**DOCUMENT PASSAGE**
____________

The origin of downtown

Center City PhiladelphiaMarch 8, 2013 – Driving home from work one night I was treated to the oldie but goodie “Downtown” on the radio. Not the Lady Antebellum song they play today, but the Petula Clark classic from the 1960s that pays homage to the part of a city that never sleeps.

As my head bobbled from side to side and I sang along, I began thinking about the concept of downtown, where the word originated and why they refer to the city that way. Shameful I don’t know, especially when I have an entire category dedicated to “Downtown” on this blog.

In Philadelphia, where I live we have a few names for the downtown district. We call it center city or the “city” for short. We also refer to it as downtown, of course, or simply the mondo cool version, “town”, such as “I am happening because I hang out in town.”

Referring to this area of Philadelphia as center city makes sense because it is located in the center, surrounded by many colorful neighborhoods. But downtown is another story. It works for me because I live north of “town” and have to travel down to get there; but for someone who lives south of center city, they travel up to get to downtown Philly. Where is the sense in that?

____________

**SUPPLIED INFORMATION**
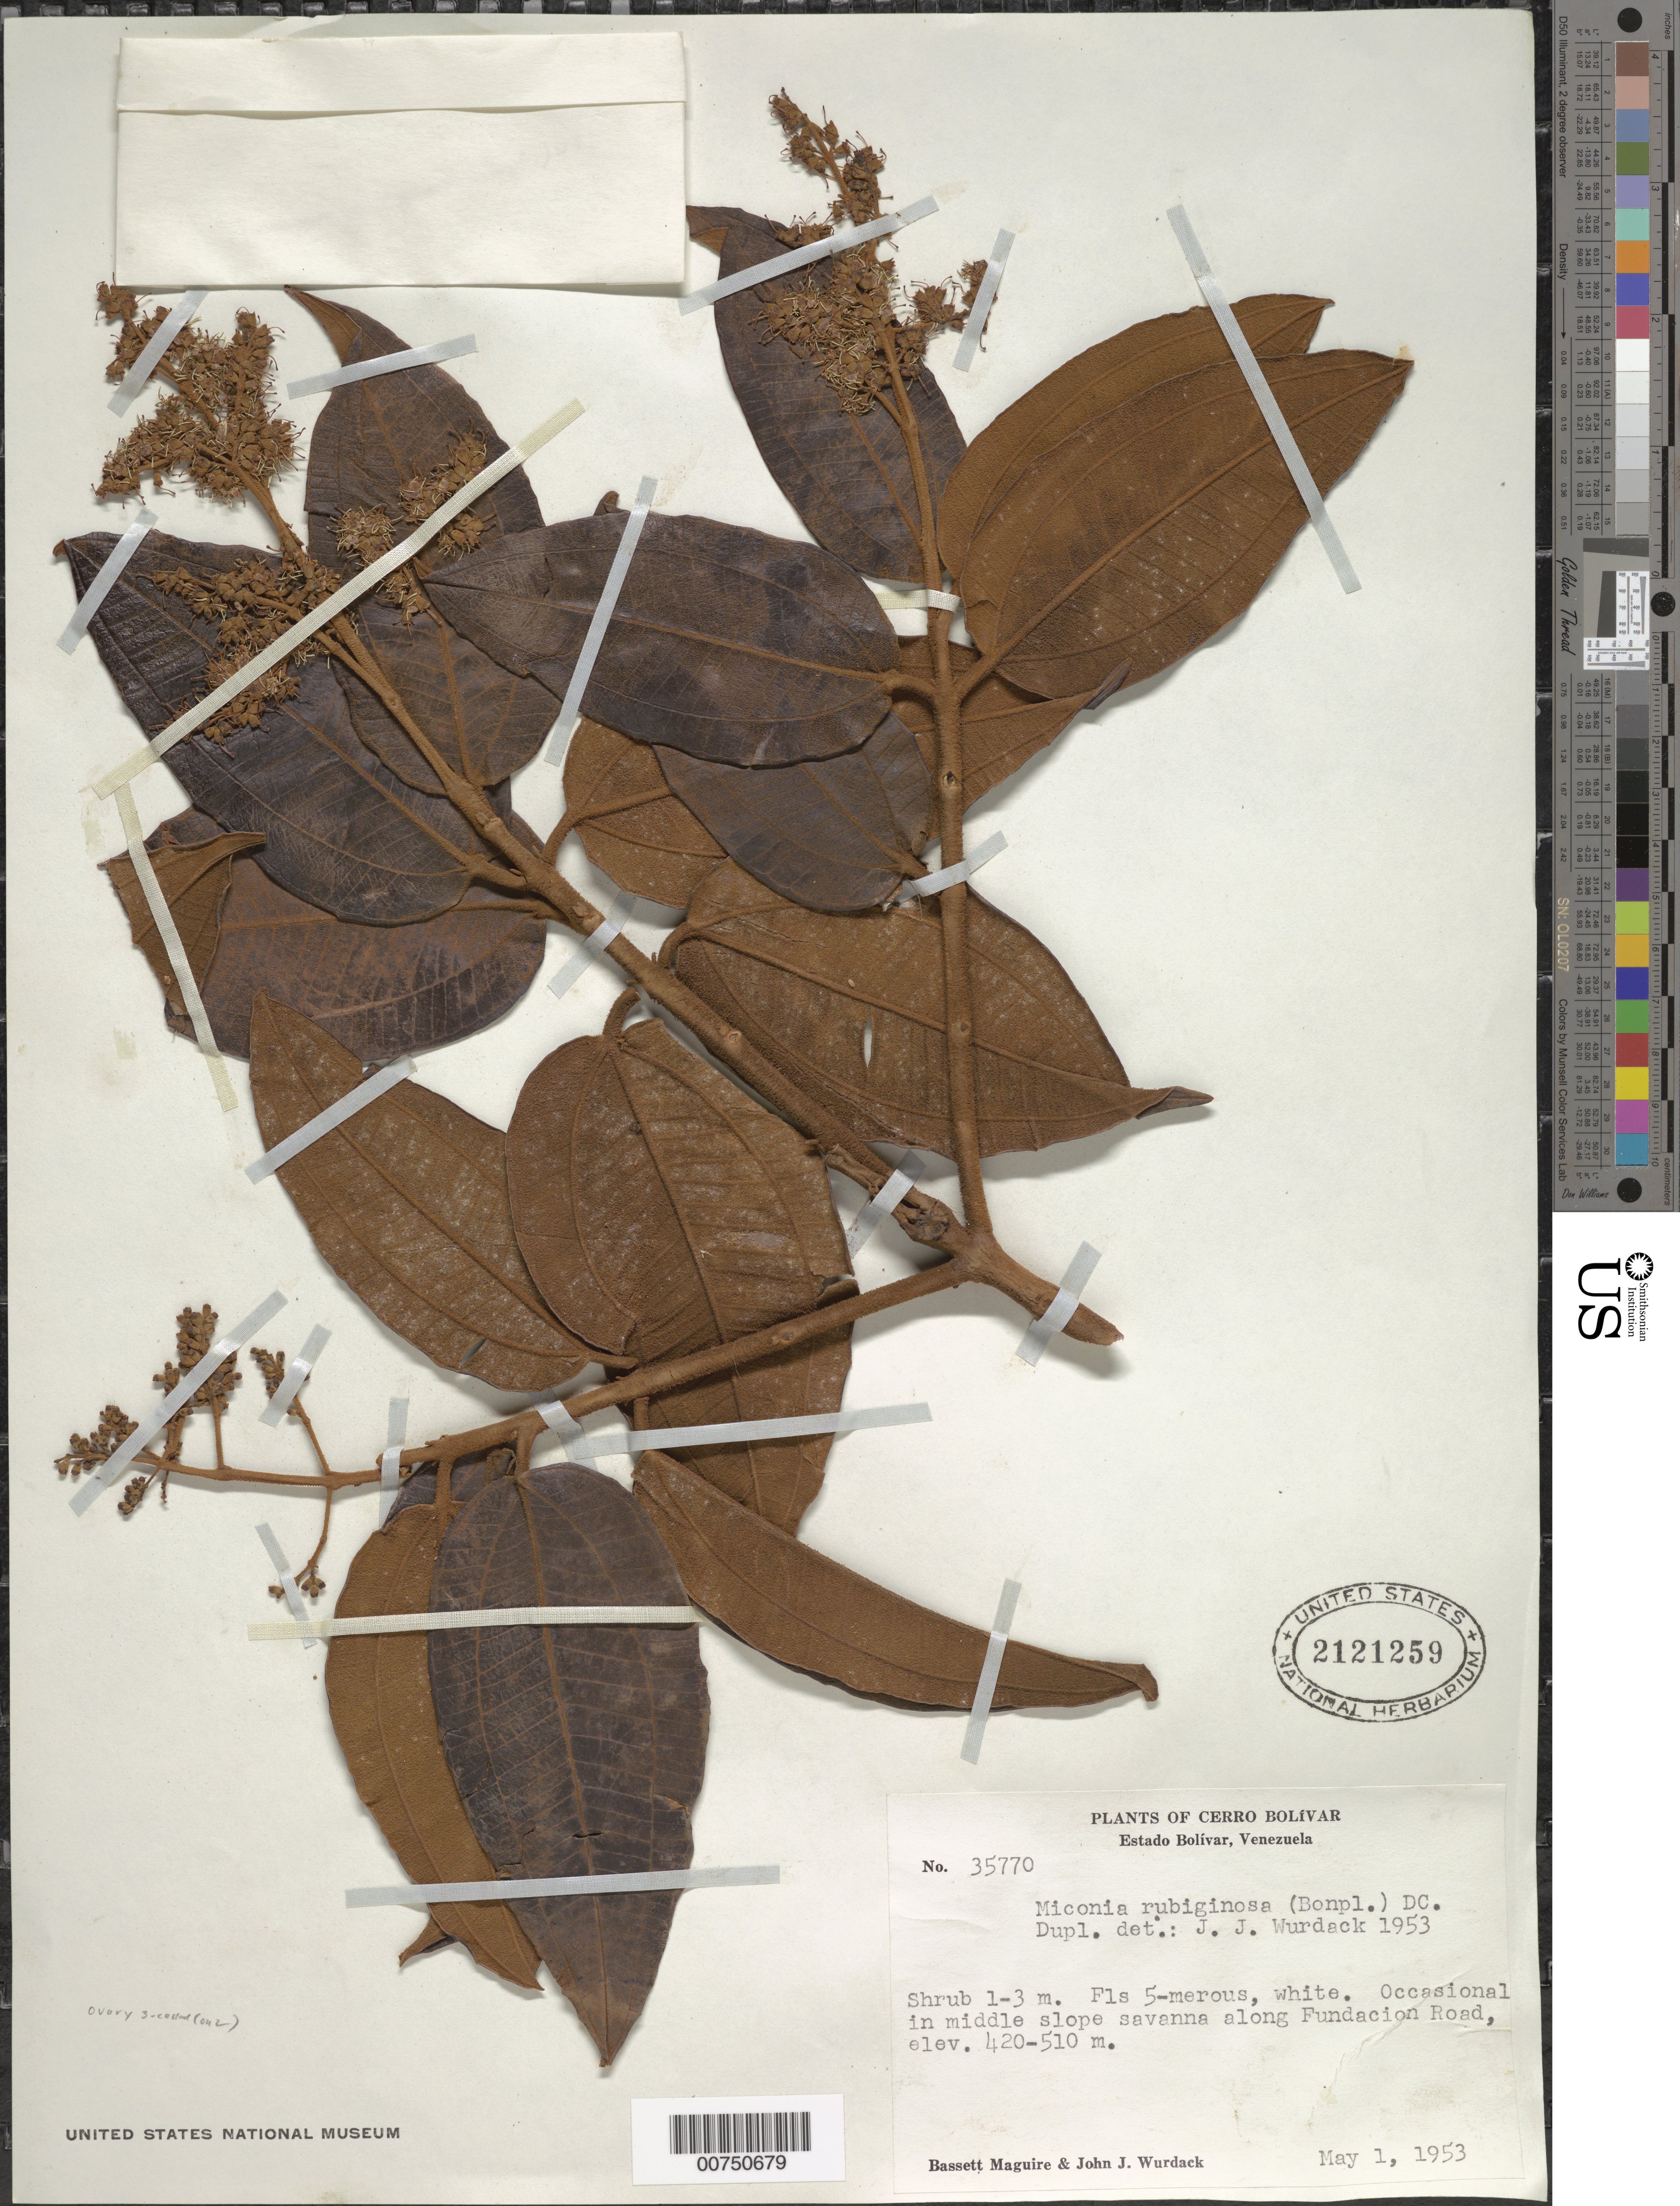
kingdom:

____________

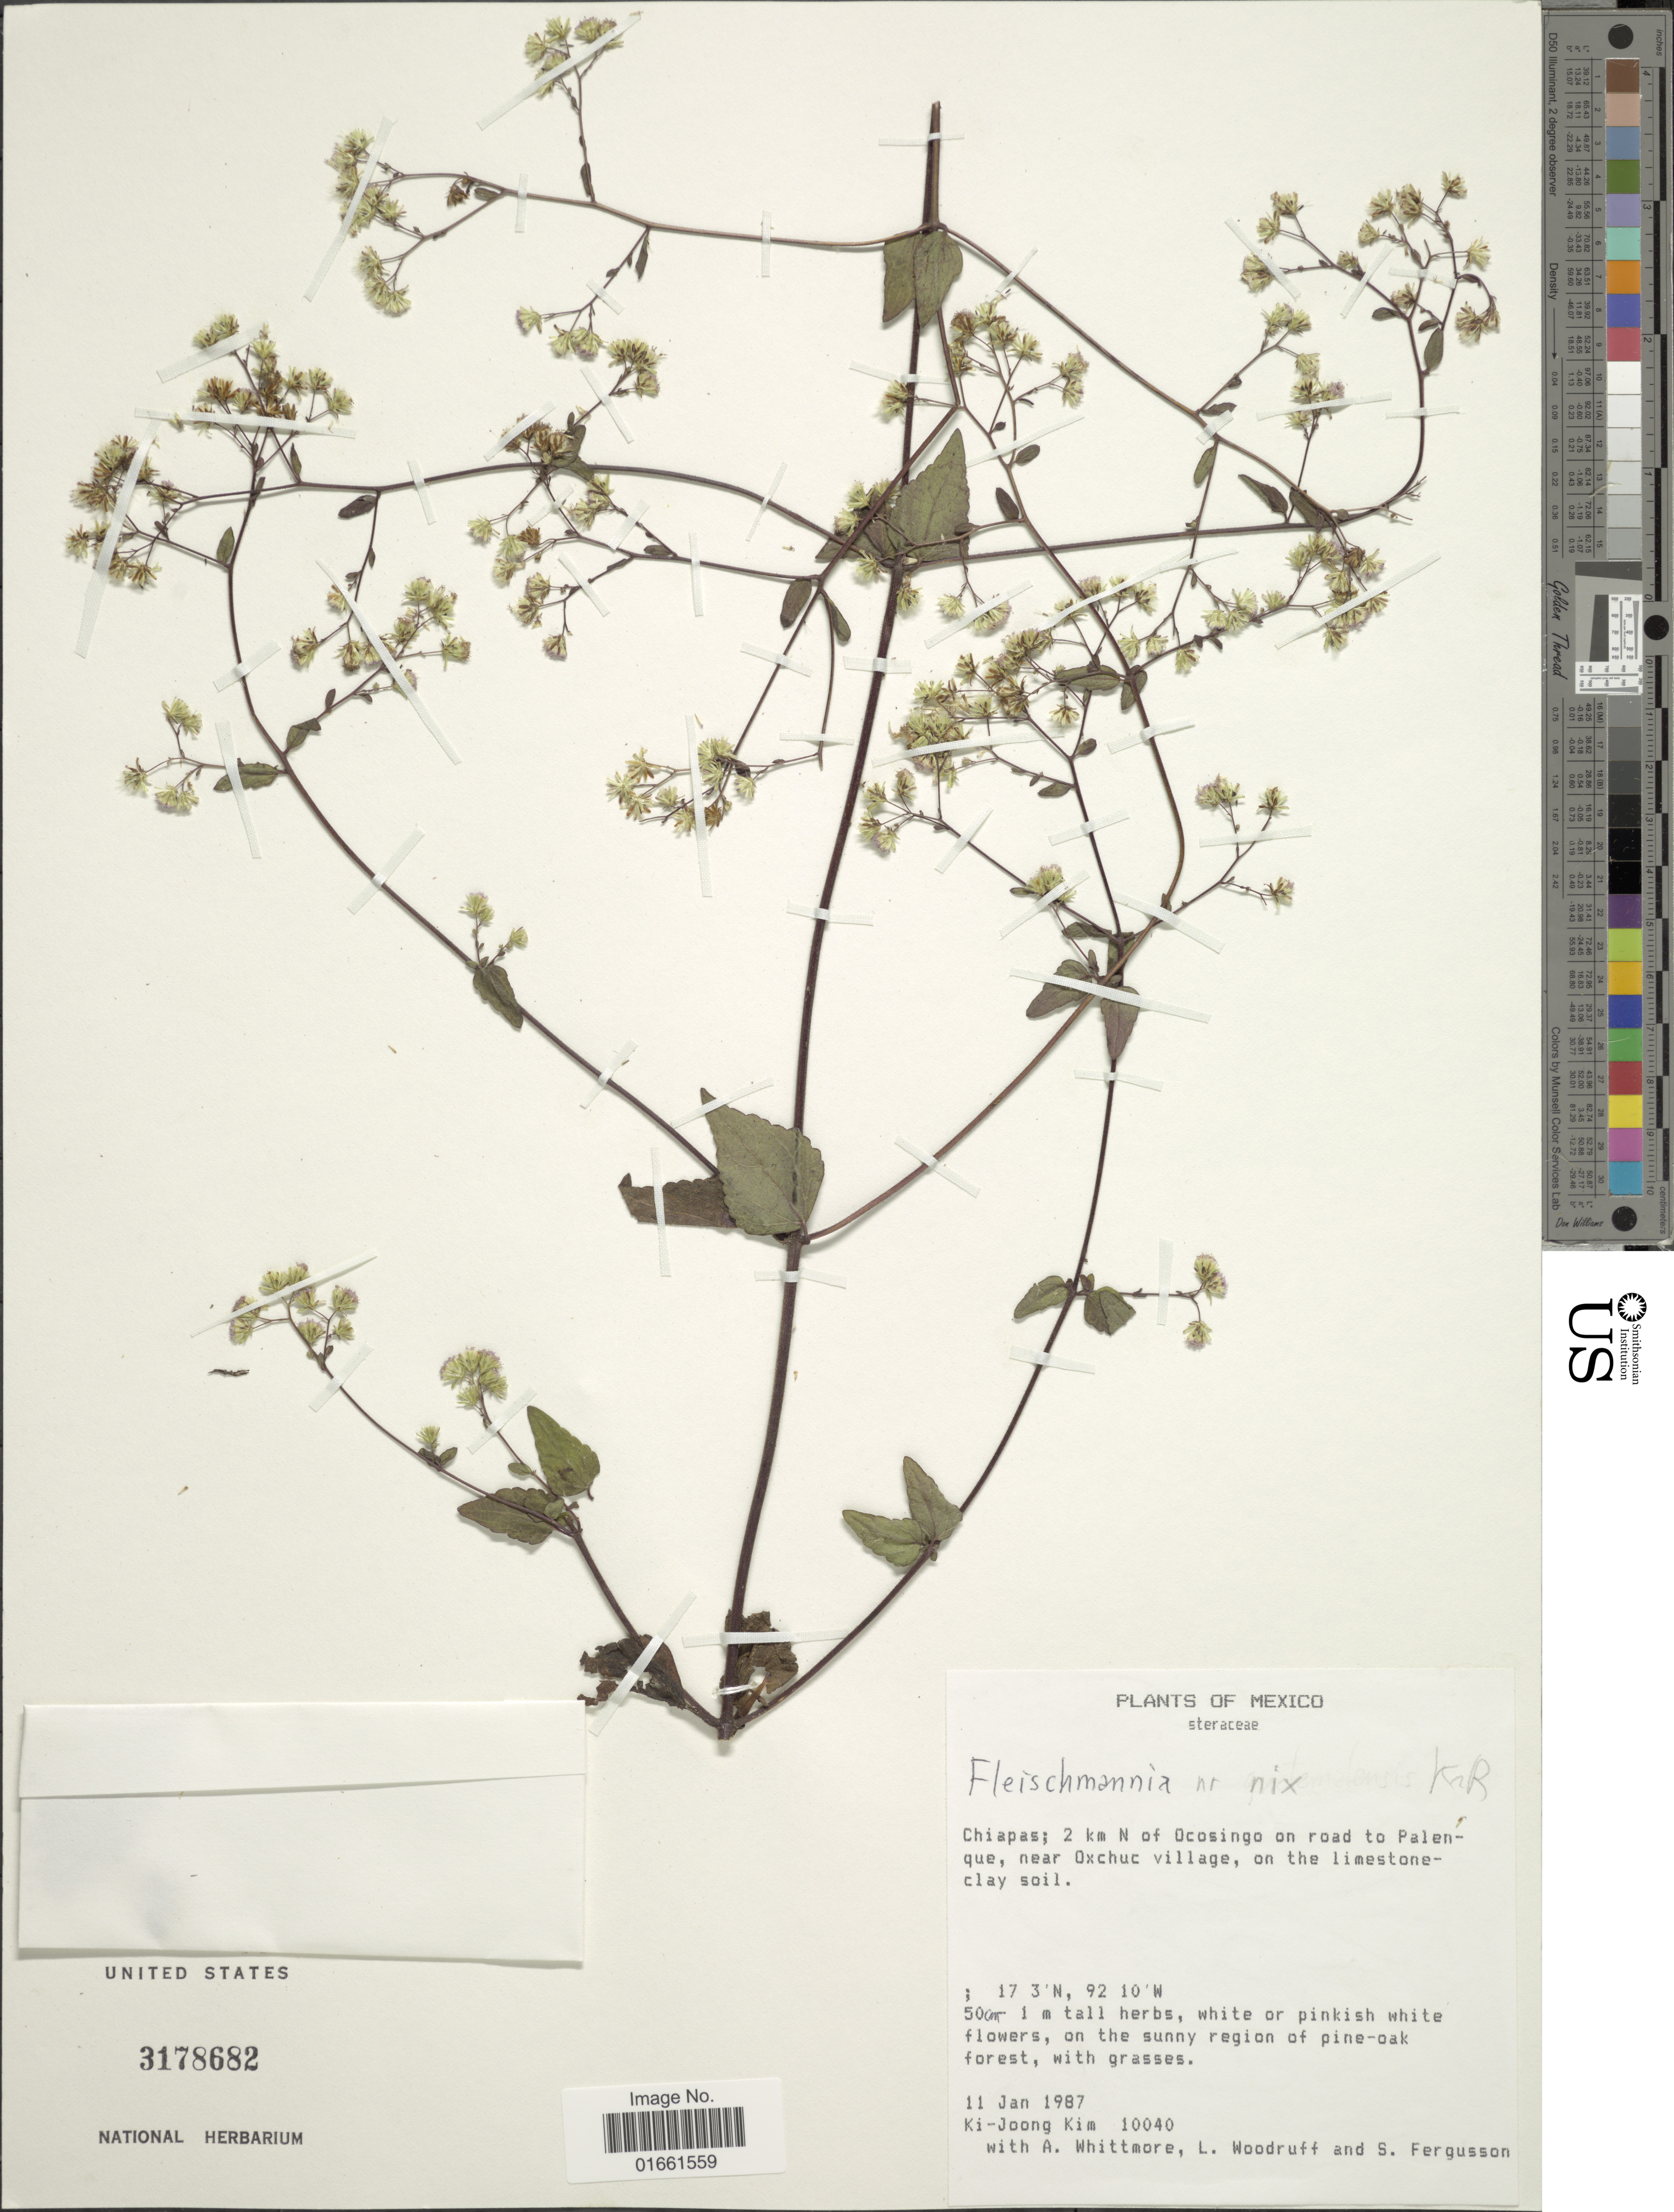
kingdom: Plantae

____________

**WHAT YOU ARE ASKED TO DO**
Could you pick up the blog post about where the word "downtown" comes from and carry it on past its last sentence?

**EXPECTED OUTPUT**
Perhaps whoever came up with the word wasn’t thinking direction, but rather rhyming because that can be fun; Nutter Butter, Lean Cuisine, Reese’s Pieces, or Ronald McDonald, anyone? It makes it easy to remember.

A little research put an end to the mystery, and I learned that it did indeed originate from a direction. Downtown is a term that refers to a city’s “core”. The term was coined in New York City, where it was used in the 1830s to refer to the original town at the southern tip of Manhattan. As the city grew, and the only direction it could move was north, so that area became known as uptown and the original area became downtown.

I’m a little disappointed the reason is more adventurous than that. Still, the word downtown caught on big time since it is used by dwellers in many major cities throughout the United States and Canada, and the very city Clark sings about, London. To think she followed up that hit with the odd little ditty, “Don’t Sleep in the Subway”, which makes be believe she really had her finger on the pulse of the big city. Wise advice, for sure.

So remember, “When you’re alone and life is making you lonely, you can always go downtown…”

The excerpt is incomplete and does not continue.